##### Data for this task #####

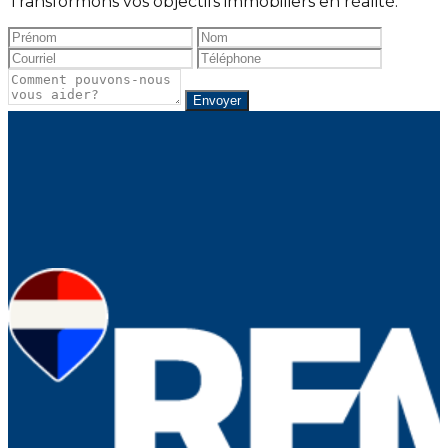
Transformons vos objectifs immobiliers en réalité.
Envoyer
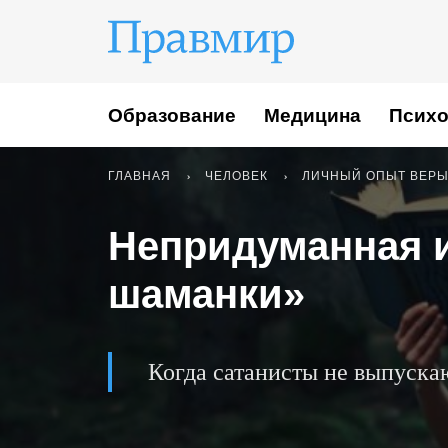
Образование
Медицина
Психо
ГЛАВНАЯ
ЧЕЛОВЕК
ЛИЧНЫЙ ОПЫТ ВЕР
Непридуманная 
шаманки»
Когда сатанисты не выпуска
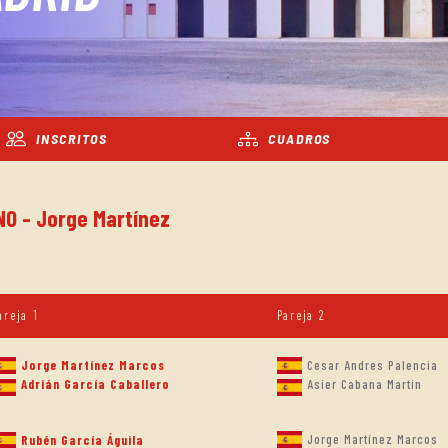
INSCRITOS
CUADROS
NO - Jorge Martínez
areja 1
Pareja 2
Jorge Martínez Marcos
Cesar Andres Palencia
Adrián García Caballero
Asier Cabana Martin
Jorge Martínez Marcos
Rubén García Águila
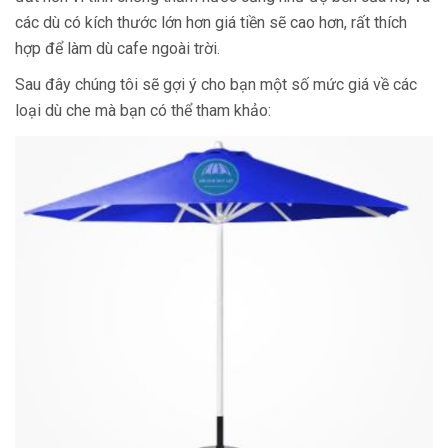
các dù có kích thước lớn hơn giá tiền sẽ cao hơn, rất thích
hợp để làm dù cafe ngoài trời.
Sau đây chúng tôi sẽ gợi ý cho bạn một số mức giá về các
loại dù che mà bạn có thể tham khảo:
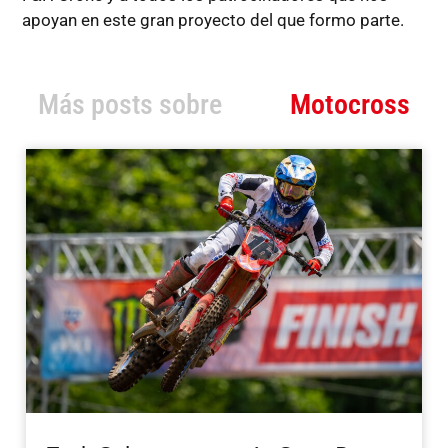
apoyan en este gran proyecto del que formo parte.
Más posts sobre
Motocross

#####
##### Data for this task #####

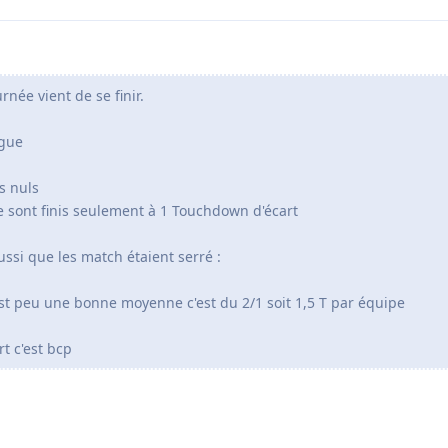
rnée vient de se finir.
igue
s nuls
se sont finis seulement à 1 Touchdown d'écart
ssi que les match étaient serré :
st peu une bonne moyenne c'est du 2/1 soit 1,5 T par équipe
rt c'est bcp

#####
##### Data for this task #####

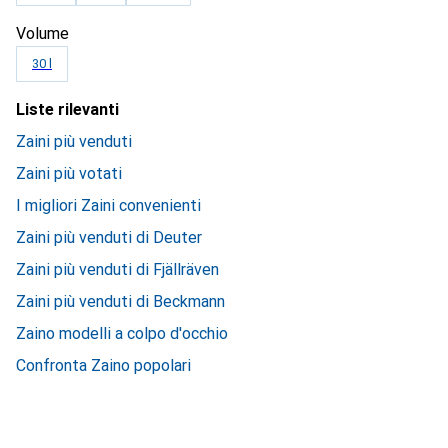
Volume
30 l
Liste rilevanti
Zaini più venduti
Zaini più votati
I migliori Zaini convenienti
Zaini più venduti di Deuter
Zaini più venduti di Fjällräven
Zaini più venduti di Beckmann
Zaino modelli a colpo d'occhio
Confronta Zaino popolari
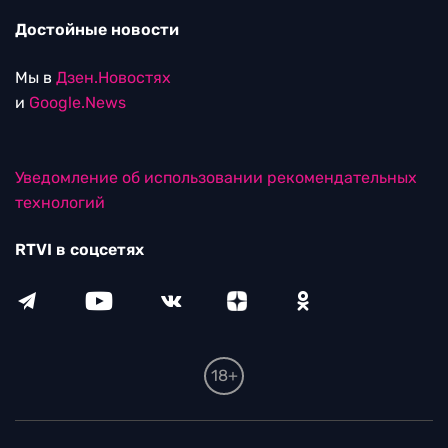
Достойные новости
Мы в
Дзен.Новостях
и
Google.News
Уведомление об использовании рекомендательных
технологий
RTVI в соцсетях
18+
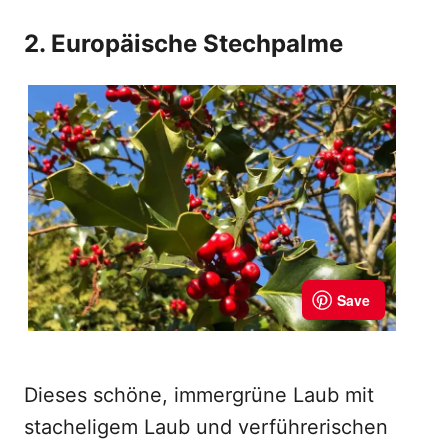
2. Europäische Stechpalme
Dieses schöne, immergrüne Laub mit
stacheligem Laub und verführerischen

#####

● **What to do**:
Please go line by line through the records above, copying each one that holds the string "Zaino".

● **Solution to this task**:
Zaino modelli a colpo d'occhio
Confronta Zaino popolari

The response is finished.